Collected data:
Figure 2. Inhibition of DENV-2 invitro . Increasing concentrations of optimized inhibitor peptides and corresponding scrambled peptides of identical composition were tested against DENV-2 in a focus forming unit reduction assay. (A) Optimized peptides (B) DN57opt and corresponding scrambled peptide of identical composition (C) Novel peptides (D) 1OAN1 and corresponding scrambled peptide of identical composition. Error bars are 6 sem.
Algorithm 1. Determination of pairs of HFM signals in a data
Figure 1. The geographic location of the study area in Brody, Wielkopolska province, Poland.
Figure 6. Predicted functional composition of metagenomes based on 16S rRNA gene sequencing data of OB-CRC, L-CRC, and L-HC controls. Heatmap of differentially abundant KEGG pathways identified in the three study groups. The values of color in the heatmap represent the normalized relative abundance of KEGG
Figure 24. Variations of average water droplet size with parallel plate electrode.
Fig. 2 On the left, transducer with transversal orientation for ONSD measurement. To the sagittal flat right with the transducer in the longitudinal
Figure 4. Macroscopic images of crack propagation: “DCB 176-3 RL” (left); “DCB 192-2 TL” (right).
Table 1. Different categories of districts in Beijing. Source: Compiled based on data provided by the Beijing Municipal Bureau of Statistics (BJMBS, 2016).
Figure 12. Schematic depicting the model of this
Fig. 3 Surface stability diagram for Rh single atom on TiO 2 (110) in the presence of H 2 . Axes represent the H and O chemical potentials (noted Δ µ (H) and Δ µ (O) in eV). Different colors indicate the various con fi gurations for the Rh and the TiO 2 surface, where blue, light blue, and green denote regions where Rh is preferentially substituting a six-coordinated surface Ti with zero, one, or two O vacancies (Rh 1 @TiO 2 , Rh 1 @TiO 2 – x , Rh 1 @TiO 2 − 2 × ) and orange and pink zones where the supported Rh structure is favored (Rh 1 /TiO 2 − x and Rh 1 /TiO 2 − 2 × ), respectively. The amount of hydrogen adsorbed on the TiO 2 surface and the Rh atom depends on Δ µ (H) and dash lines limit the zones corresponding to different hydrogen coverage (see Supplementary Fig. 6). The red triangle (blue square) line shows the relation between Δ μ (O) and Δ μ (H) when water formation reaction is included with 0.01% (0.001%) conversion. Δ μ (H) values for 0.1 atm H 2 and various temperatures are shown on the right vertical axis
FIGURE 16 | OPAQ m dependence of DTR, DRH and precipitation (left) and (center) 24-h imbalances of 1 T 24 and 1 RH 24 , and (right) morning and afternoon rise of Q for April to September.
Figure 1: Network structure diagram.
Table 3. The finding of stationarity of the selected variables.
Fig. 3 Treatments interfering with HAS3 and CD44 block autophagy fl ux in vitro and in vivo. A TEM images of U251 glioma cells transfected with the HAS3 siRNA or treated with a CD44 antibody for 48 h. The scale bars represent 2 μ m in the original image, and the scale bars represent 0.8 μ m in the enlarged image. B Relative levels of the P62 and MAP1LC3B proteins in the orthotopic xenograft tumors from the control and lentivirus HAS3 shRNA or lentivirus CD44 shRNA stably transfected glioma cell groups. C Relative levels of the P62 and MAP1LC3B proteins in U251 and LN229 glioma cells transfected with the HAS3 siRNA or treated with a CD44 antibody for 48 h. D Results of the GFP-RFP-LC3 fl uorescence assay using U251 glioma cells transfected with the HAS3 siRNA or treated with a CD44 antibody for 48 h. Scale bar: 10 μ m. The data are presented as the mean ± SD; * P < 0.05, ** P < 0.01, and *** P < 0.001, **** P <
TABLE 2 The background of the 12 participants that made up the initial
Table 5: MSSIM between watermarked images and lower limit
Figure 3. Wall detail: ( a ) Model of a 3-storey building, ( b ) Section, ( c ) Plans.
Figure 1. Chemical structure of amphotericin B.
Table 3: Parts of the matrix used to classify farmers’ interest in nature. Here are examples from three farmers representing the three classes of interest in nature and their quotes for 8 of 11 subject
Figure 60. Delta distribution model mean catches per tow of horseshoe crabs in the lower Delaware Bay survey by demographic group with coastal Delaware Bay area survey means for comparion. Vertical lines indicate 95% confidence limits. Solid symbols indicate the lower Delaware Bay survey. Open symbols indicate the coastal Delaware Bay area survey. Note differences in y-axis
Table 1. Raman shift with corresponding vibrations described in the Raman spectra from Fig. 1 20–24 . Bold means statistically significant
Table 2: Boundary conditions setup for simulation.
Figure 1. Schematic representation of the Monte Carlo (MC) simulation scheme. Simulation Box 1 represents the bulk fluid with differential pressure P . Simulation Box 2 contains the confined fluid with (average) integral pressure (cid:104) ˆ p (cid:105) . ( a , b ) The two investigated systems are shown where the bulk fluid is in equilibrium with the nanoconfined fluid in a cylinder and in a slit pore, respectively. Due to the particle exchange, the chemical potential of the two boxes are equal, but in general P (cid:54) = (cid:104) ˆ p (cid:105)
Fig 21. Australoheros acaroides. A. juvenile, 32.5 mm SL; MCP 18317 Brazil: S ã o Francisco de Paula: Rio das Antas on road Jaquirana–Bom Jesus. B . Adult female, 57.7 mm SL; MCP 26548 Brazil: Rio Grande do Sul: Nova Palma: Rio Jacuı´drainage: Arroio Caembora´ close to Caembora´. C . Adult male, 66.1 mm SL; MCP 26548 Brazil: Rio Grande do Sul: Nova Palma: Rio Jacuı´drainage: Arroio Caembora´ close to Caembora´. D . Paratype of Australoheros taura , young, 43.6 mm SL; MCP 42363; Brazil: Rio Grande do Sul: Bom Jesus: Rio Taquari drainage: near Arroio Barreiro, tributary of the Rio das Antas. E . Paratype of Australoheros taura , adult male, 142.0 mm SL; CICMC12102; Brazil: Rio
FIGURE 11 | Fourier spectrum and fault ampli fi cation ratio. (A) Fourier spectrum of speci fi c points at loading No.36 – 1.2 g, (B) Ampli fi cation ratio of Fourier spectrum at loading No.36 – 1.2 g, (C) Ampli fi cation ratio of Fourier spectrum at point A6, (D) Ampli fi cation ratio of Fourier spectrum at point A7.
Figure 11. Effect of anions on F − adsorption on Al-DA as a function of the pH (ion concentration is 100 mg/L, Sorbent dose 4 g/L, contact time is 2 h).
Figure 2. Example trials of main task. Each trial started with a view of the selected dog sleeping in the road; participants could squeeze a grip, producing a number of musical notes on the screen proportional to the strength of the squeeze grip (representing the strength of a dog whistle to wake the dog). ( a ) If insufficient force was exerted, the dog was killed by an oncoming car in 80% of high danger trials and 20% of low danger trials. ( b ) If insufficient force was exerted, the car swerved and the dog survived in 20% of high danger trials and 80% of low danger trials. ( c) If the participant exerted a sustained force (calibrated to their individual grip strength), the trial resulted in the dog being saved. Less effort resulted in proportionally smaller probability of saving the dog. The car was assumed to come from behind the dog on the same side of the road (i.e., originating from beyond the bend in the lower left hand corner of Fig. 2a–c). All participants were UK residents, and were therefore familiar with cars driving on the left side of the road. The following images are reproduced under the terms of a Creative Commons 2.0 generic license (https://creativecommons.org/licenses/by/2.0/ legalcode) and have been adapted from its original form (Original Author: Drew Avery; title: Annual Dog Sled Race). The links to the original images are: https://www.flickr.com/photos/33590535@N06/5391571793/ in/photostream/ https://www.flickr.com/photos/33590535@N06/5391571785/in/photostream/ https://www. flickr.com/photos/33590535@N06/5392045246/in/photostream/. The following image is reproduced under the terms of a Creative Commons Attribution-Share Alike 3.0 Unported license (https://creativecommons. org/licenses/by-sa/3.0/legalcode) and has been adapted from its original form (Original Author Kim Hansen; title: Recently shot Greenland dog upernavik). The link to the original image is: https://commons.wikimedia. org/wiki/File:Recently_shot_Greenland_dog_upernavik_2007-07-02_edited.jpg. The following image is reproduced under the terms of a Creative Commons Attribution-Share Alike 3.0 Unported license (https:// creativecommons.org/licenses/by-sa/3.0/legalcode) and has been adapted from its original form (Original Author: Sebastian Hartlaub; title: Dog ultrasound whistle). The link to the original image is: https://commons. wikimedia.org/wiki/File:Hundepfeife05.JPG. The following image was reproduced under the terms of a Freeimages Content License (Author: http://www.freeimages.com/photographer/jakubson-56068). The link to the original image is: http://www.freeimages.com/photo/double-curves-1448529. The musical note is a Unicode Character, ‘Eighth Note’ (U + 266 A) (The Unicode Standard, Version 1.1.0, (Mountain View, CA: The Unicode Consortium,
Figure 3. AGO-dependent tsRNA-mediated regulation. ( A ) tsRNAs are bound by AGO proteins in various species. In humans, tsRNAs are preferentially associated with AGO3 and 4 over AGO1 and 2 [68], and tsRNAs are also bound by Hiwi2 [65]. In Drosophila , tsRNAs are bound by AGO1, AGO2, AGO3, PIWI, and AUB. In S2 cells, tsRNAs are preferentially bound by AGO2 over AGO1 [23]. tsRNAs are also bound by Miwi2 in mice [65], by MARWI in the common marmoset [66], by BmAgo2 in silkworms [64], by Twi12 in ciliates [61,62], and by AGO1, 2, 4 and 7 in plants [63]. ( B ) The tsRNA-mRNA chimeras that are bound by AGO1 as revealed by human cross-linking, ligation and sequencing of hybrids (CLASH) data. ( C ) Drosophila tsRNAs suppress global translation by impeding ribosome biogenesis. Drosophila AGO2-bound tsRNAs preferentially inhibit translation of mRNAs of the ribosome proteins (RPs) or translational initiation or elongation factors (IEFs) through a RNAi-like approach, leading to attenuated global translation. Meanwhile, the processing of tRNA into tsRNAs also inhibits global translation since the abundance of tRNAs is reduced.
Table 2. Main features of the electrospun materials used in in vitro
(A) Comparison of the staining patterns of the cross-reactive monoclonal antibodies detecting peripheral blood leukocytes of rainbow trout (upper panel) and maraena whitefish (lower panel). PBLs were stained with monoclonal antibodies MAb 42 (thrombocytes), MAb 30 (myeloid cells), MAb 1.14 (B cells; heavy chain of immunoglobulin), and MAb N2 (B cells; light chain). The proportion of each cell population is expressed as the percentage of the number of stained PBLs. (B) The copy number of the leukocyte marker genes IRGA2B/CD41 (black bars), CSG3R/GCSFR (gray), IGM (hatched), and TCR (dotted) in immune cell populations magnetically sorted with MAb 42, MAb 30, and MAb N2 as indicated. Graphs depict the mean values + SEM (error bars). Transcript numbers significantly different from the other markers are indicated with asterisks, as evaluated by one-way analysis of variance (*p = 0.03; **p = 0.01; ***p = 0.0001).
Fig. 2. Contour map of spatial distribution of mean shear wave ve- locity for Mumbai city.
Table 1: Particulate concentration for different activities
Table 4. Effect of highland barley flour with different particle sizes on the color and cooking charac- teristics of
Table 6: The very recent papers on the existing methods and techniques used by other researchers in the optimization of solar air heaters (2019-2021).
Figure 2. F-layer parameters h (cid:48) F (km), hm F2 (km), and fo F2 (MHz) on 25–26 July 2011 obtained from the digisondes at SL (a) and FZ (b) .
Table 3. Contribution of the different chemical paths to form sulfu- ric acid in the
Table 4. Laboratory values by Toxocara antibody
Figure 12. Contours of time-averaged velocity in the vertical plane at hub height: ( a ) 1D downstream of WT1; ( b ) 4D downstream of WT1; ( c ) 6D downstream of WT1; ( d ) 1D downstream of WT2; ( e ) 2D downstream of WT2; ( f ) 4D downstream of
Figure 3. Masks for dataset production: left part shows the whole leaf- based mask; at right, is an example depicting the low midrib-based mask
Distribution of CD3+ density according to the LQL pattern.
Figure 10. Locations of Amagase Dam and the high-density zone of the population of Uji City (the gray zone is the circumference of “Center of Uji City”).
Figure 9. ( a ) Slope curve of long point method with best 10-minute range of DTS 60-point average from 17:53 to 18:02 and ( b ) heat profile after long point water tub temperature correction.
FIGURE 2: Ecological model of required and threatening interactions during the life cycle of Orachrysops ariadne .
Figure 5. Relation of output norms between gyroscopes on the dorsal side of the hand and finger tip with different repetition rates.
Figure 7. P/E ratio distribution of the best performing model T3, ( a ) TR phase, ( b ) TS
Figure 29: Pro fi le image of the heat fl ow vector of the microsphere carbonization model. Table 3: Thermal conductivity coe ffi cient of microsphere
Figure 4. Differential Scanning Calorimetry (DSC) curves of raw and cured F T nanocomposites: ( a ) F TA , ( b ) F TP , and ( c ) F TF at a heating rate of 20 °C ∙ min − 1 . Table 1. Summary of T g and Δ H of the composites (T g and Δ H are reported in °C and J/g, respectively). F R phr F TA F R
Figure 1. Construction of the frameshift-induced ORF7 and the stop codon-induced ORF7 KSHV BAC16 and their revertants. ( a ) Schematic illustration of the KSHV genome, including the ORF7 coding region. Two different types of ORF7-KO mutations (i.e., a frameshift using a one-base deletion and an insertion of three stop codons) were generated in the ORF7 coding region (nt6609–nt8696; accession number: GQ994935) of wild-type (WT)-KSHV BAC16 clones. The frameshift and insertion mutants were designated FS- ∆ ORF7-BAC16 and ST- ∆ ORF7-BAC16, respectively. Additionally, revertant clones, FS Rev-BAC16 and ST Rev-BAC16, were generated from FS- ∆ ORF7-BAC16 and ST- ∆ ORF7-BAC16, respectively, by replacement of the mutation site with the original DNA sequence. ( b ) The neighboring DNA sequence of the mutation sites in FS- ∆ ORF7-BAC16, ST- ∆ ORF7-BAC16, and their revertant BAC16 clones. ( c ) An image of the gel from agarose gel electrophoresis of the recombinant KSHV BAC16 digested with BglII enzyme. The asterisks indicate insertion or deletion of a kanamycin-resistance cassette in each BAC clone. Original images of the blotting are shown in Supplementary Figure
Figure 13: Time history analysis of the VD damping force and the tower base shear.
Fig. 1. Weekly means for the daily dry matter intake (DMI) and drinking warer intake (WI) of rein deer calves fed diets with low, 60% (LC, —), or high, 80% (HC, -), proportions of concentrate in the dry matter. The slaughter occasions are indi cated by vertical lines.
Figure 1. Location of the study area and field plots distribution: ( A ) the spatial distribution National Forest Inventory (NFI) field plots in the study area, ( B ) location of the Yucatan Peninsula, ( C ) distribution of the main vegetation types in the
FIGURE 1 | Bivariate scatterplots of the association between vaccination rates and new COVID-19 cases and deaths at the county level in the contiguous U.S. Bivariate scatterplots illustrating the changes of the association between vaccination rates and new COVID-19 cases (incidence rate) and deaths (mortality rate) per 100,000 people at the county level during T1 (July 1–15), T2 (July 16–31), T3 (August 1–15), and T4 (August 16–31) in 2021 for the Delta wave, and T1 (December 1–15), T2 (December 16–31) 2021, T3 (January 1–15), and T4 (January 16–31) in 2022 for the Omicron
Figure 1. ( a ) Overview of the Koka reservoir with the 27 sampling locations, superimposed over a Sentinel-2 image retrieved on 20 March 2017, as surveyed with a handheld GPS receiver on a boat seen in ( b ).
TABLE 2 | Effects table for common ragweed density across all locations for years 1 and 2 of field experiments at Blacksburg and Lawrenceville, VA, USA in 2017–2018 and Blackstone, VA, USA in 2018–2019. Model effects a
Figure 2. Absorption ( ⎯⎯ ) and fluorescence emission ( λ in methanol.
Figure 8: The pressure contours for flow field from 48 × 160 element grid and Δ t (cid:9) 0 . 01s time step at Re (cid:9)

WHAT THE EXERCISE ASKS> Stopping at the line containing "Figure 1. The", please repeat exactly every line from the very start of the entries, that line included, and nothing more.

ANSWER TO THIS TASK>
Figure 2. Inhibition of DENV-2 invitro . Increasing concentrations of optimized inhibitor peptides and corresponding scrambled peptides of identical composition were tested against DENV-2 in a focus forming unit reduction assay. (A) Optimized peptides (B) DN57opt and corresponding scrambled peptide of identical composition (C) Novel peptides (D) 1OAN1 and corresponding scrambled peptide of identical composition. Error bars are 6 sem.
Algorithm 1. Determination of pairs of HFM signals in a data
Figure 1. The geographic location of the study area in Brody, Wielkopolska province, Poland.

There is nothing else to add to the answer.